### Belge alıntısı
Başbakan'ın Taksim Projesi



Taksim için ilk proje, 30’lu yıllarda Atatürk’ün davetiyle İstanbul’a gelen Fransız mimar-şehir plancısı Henri Prost tarafından yapıldı. Bu düzenlemede kentin gelişen semti Şişli ile tarihi merkezi Beyoğlu arasındaki mezarlıklar, yeşil alanlar ve eski Topçu Kışlası’ndan oluşan bölge “rekreasyon ve kültür vadisi” halini aldı. Taksim Meydanı’na bakan geniş merdivenler de “Gezi” olarak adlandırılan bu vadiye yaya erişimini sağlamak için tasarlandı. Ancak daha sonra Hilton Oteli’nin ve arkasından başkalarının yapılması bölgenin bu ilk işlevini değiştirdi. Vadi 1996’da düzenlenen BM Habitat Konferansı sonrasında “Kongre Vadisi” olarak adlandırıldı. İstanbul’un NATO ve IMF konferanslarına evsahipliği yapmasıyla vadide yeni imar operasyonları gerçekleşti.

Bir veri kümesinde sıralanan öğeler

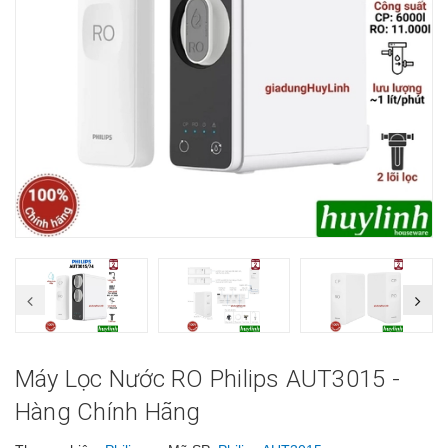
Máy Lọc Nước RO Philips AUT3015 -
Hàng Chính Hãng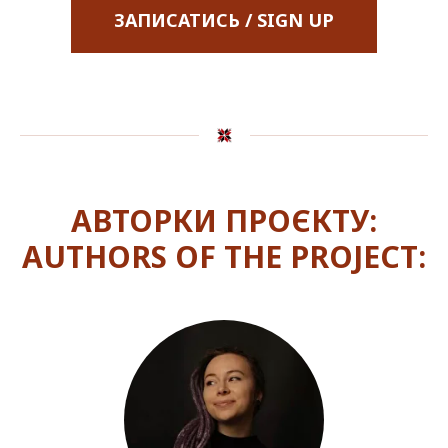
ЗАПИСАТИСЬ / SIGN UP
АВТОРКИ ПРОЄКТУ:
AUTHORS OF THE PROJECT:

### Yapılacak iş
Taksim projesini anlatan metni başlığıyla birlikte, tek kelimesini bile değiştirmeden baştan sona yazın. Bu satırların metinle hiçbir bağlantısı yoktur.

### Alıştırma cevabı
Başbakan'ın Taksim Projesi



Taksim için ilk proje, 30’lu yıllarda Atatürk’ün davetiyle İstanbul’a gelen Fransız mimar-şehir plancısı Henri Prost tarafından yapıldı. Bu düzenlemede kentin gelişen semti Şişli ile tarihi merkezi Beyoğlu arasındaki mezarlıklar, yeşil alanlar ve eski Topçu Kışlası’ndan oluşan bölge “rekreasyon ve kültür vadisi” halini aldı. Taksim Meydanı’na bakan geniş merdivenler de “Gezi” olarak adlandırılan bu vadiye yaya erişimini sağlamak için tasarlandı. Ancak daha sonra Hilton Oteli’nin ve arkasından başkalarının yapılması bölgenin bu ilk işlevini değiştirdi. Vadi 1996’da düzenlenen BM Habitat Konferansı sonrasında “Kongre Vadisi” olarak adlandırıldı. İstanbul’un NATO ve IMF konferanslarına evsahipliği yapmasıyla vadide yeni imar operasyonları gerçekleşti.